Grus and Zhang looked at another prediction made by the odors v. pheromones hypothesis: Namely, that olfactory receptors need to recognize any smell that comes along, while VNO receptors and their signals need to respond only to tightly controlled, species-specific chemical signals that developed on an evolutionary timescale.
This is profound: People have described the VNO receptors, without hyperbole, as a major engine of the evolutionary process: In order to remain within a species (i.e., stay in its mating pool), you have to remain responsive to its airborne mating signals, and only those signals. Once you lose that, you’re well on the road to becoming a new species. On the other hand, if two species respond to each others’ signals (and live close enough to each other to mate), they won’t remain two species for long (hence the concerns about red wolves mating with coyotes).
The Michigan Moleculeers found — after a buttload of lab work, one reason why yours truly is today a scientific dilettante — the evolutionary fingerprint of this distinction, etched in the vertebrate genes. Looking at olfactory receptor genes and VNO receptor genes in the mouse, rat, dog, opossum, platypus, chicken, and frog, they discovered that the olfactory genes don’t vary much between species, but the VNO genes do, in a way that parallels their evolutionary relationships.

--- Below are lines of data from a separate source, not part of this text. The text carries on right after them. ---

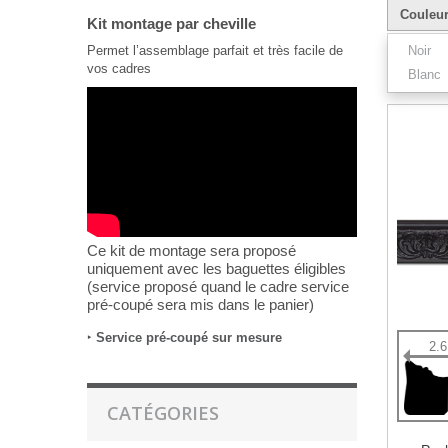
Couleu
Kit montage par cheville
Permet l’assemblage parfait et très facile de
Noir
vos cadres
Blanc
Résultats 1
Ce kit de montage sera proposé
uniquement avec les baguettes éligibles
(service proposé quand le cadre service
pré-coupé sera mis dans le panier)
‣
Service pré-coupé sur mesure
2.
CATÉGORIES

You’d expect this, based on the proposed functions of the two organs: The olfactory receptors need to respond to the same huge spectrum of possible smells, and so they should vary as much within a species as between species — but nature has to rework the VNO receptors every time a new species splits off. The investigators followed up with a functional analysis of these genetic changes, nailing down that the VNO-associated changes actually alter the parts of the receptors that recognize odorants.
So that’s it — it’s a pretty neat result, in that it uses the hard facts of the molecules to tie together behavioral and evolutionary theory in a way that strengthens both. And if you’re Catholic, don’t worry: My read is that this result carries Papal approval.
 To be fair, I’m not sure I agree with her; certainly, there’s a lot to like about the new Carnegie exhibit, and it’s vastly superior to what it was before the modernization project (in case you didn't know, Andy Carnegie made sure his pet museum was at the forefront of the 19th-century dinosaur craze, and so they have a superlative collection of fossils). Having said that, I think I like the exhibits at Chicago or the American Museum of Natural History in New York better — at least until Pittsburgh opens up its Cretaceous exhibit, the absence of which, frankly, irked me at the reopening.
 I haven’t linked to the new textbook of that name, since I’ve no idea whether it bears any relation to my aunts’ book.
 Beyond embarrassing, as if that needed to be said. We only officially cleared him in 1992. The Vatican used to have a fantastic historical section on Galileo on its website, but I can’t find it at the moment; they redesigned the site since I last visited.